The second group embraces the primacy of the conscience. These have political and theological voices that are more tolerant, finding in the Catholic tradition a complexity that is resilient and at home with the diversity of positions in the church today.

They often argue that if they do not fully embrace a contemporary church teaching, they are not necessarily in dissent. Rather, they know that within the long-standing tradition itself there are other ways of thinking about contested issues.

We should not think that this second group is any more or less faithful than the first. Admittedly, many of these people (just like those in the first group) actually use the primacy of the conscience as a subjective excuse to ignore selectively, or to give less priority to, some of the church's claims on them.

Perhaps conscience, like church teaching, does not always get a fair hearing on either side. But when we really heed the conscience, we realize that it is not what frees us but rather what binds us: We are bound in conscience to find and adhere to the truth.

Finding and doing the truth is quite a challenge in the contemporary world. This second group is not convinced that every teaching of the church has an immediate claim on their consciences. Teachings on women especially raise concerns for these Catholics.

This tension between what the church teaches and what the conscience dictates is itself a long-standing traditional debate.

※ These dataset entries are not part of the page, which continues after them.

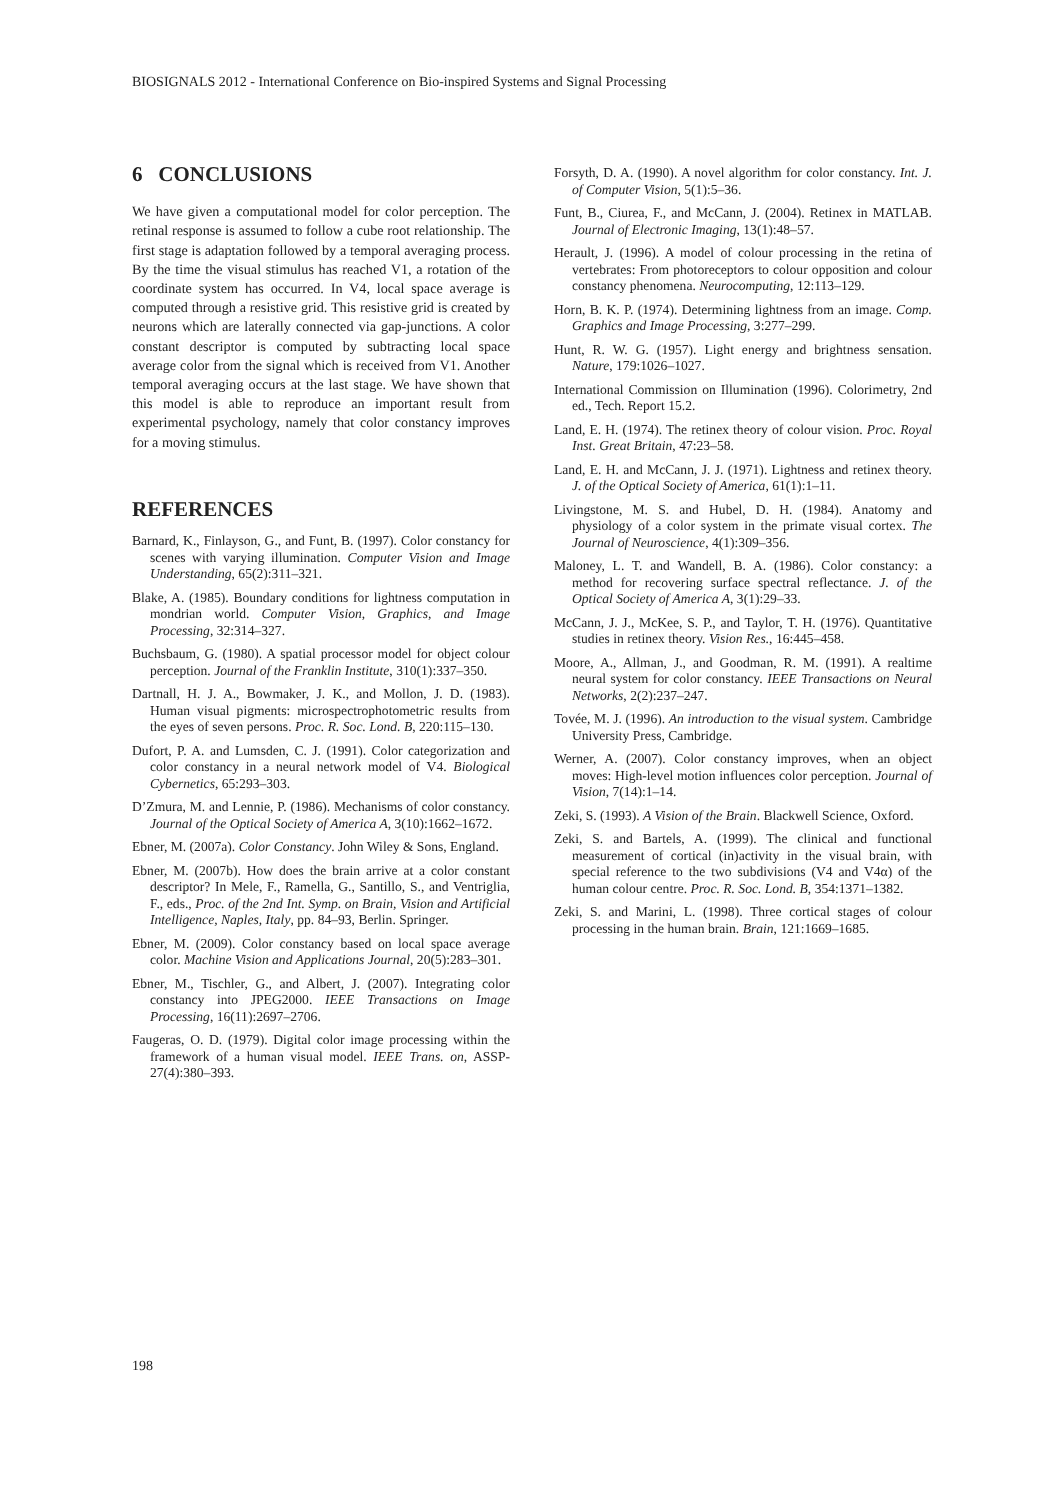BIOSIGNALS 2012 - International Conference on Bio-inspired Systems and Signal Processing
6 CONCLUSIONS
We have given a computational model for color perception. The retinal response is assumed to follow a cube root relationship. The first stage is adaptation followed by a temporal averaging process. By the time the visual stimulus has reached V1, a rotation of the coordinate system has occurred. In V4, local space average is computed through a resistive grid. This resistive grid is created by neurons which are laterally connected via gap-junctions. A color constant descriptor is computed by subtracting local space average color from the signal which is received from V1. Another temporal averaging occurs at the last stage. We have shown that this model is able to reproduce an important result from experimental psychology, namely that color constancy improves for a moving stimulus.
REFERENCES
Barnard, K., Finlayson, G., and Funt, B. (1997). Color constancy for scenes with varying illumination. Computer Vision and Image Understanding, 65(2):311–321.
Blake, A. (1985). Boundary conditions for lightness computation in mondrian world. Computer Vision, Graphics, and Image Processing, 32:314–327.
Buchsbaum, G. (1980). A spatial processor model for object colour perception. Journal of the Franklin Institute, 310(1):337–350.
Dartnall, H. J. A., Bowmaker, J. K., and Mollon, J. D. (1983). Human visual pigments: microspectrophotometric results from the eyes of seven persons. Proc. R. Soc. Lond. B, 220:115–130.
Dufort, P. A. and Lumsden, C. J. (1991). Color categorization and color constancy in a neural network model of V4. Biological Cybernetics, 65:293–303.
D’Zmura, M. and Lennie, P. (1986). Mechanisms of color constancy. Journal of the Optical Society of America A, 3(10):1662–1672.
Ebner, M. (2007a). Color Constancy. John Wiley & Sons, England.
Ebner, M. (2007b). How does the brain arrive at a color constant descriptor? In Mele, F., Ramella, G., Santillo, S., and Ventriglia, F., eds., Proc. of the 2nd Int. Symp. on Brain, Vision and Artificial Intelligence, Naples, Italy, pp. 84–93, Berlin. Springer.
Ebner, M. (2009). Color constancy based on local space average color. Machine Vision and Applications Journal, 20(5):283–301.
Ebner, M., Tischler, G., and Albert, J. (2007). Integrating color constancy into JPEG2000. IEEE Transactions on Image Processing, 16(11):2697–2706.
Faugeras, O. D. (1979). Digital color image processing within the framework of a human visual model. IEEE Trans. on, ASSP-27(4):380–393.
Forsyth, D. A. (1990). A novel algorithm for color constancy. Int. J. of Computer Vision, 5(1):5–36.
Funt, B., Ciurea, F., and McCann, J. (2004). Retinex in MATLAB. Journal of Electronic Imaging, 13(1):48–57.
Herault, J. (1996). A model of colour processing in the retina of vertebrates: From photoreceptors to colour opposition and colour constancy phenomena. Neurocomputing, 12:113–129.
Horn, B. K. P. (1974). Determining lightness from an image. Comp. Graphics and Image Processing, 3:277–299.
Hunt, R. W. G. (1957). Light energy and brightness sensation. Nature, 179:1026–1027.
International Commission on Illumination (1996). Colorimetry, 2nd ed., Tech. Report 15.2.
Land, E. H. (1974). The retinex theory of colour vision. Proc. Royal Inst. Great Britain, 47:23–58.
Land, E. H. and McCann, J. J. (1971). Lightness and retinex theory. J. of the Optical Society of America, 61(1):1–11.
Livingstone, M. S. and Hubel, D. H. (1984). Anatomy and physiology of a color system in the primate visual cortex. The Journal of Neuroscience, 4(1):309–356.
Maloney, L. T. and Wandell, B. A. (1986). Color constancy: a method for recovering surface spectral reflectance. J. of the Optical Society of America A, 3(1):29–33.
McCann, J. J., McKee, S. P., and Taylor, T. H. (1976). Quantitative studies in retinex theory. Vision Res., 16:445–458.
Moore, A., Allman, J., and Goodman, R. M. (1991). A realtime neural system for color constancy. IEEE Transactions on Neural Networks, 2(2):237–247.
Tovée, M. J. (1996). An introduction to the visual system. Cambridge University Press, Cambridge.
Werner, A. (2007). Color constancy improves, when an object moves: High-level motion influences color perception. Journal of Vision, 7(14):1–14.
Zeki, S. (1993). A Vision of the Brain. Blackwell Science, Oxford.
Zeki, S. and Bartels, A. (1999). The clinical and functional measurement of cortical (in)activity in the visual brain, with special reference to the two subdivisions (V4 and V4α) of the human colour centre. Proc. R. Soc. Lond. B, 354:1371–1382.
Zeki, S. and Marini, L. (1998). Three cortical stages of colour processing in the human brain. Brain, 121:1669–1685.
198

In the high Middle Ages, for instance, Thomas Aquinas disagreed with his great predecessor, Peter Lombard. Lombard upheld church teaching as the last word; Aquinas the conscience. It is a tension we are destined to live with.

Strangely, as powerful and adept as John Paul II was, his church is now, in its inside life, very vulnerable. Hopefully, as the cardinals enter the conclave thinking about the church, they will identify both groups as Catholic, seeing the church as 1.1 billion people of God who are very anxious, who need to be reconciled, but who live in hope.

James F. Keenan S.J. is a professor of theological ethics at Boston College.